We’re having a problem when accelerated mode unexpectedly disconnects for whatever reason. This happens often when running test playbooks from poor connections, e.g. in-flight wifi. It can also happen when running a big play book when you just hit the dropped connection lottery. In either case, the host fail out saying “unable to connect to port 5099”. In future runs, it will continue to refuse the accelerated port until the hanging python daemon has been killed manually.
Thus far the only way I’ve found to kill the daemon is to killall python (I haven’t discovered a way of definitely identifying it’s PID). I can run something like
ansible GROUP -m command -a “killall pyhon”
but this has the unwanted side effect of killing all other python processes on the system.
Advice?
All the best,
~ Christopher
“This happens often when running test playbooks from poor connections, e.g. in-flight wifi.”
I’m pretty sure almost nothing works over in-flight WiFi
“In future runs, it will continue to refuse the accelerated port until the hanging python daemon has been killed manually.”

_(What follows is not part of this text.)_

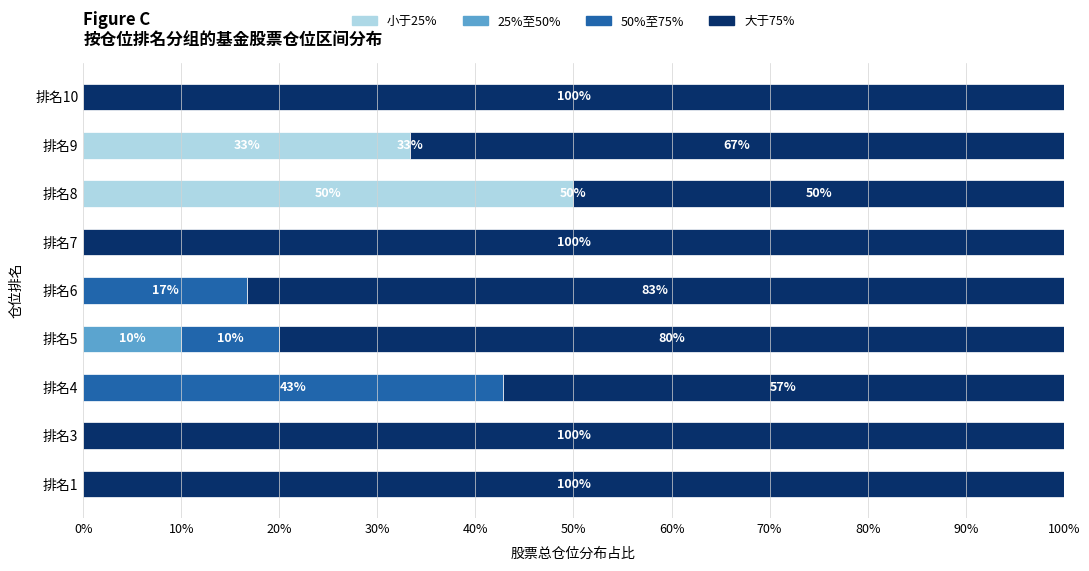

What is the total value across all series at 排名5?

100.0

This part seems more interesting and I haven’t seen this. If you can find a way to replicate the problem without an airplane that would be helpful and we could take a look
"In future runs, it will continue to refuse the accelerated port until
the hanging python daemon has been killed manually."
This part seems more interesting and I haven't seen this. If you can
find a way to replicate the problem without an airplane that would be
helpful and we could take a look
We've used to see this as well on occasion before we ditched accelerate for
ssh_alt. Despite our best efforts we were unable to determine a way to
reliably reproduce. The only solution was logging onto the box and killing
python (or waiting for the timeout). I believe it had something to do with
not have the key from the previous accelerate session and the previous
session still waiting for tasks.
Yes, if you are in a rekey situation that could very well be it.
We have an open feature idea for making each new connection attempt “add” a new key, which would resolve that one particular issue better.
Pipelining (the new ssh_alt isn’t named ssh alt BTW, but is set by pipelining=True in ansible.cfg) is going to be better in most cases.
I’m about to adapt the docs on accelerate to strongly emphasize this.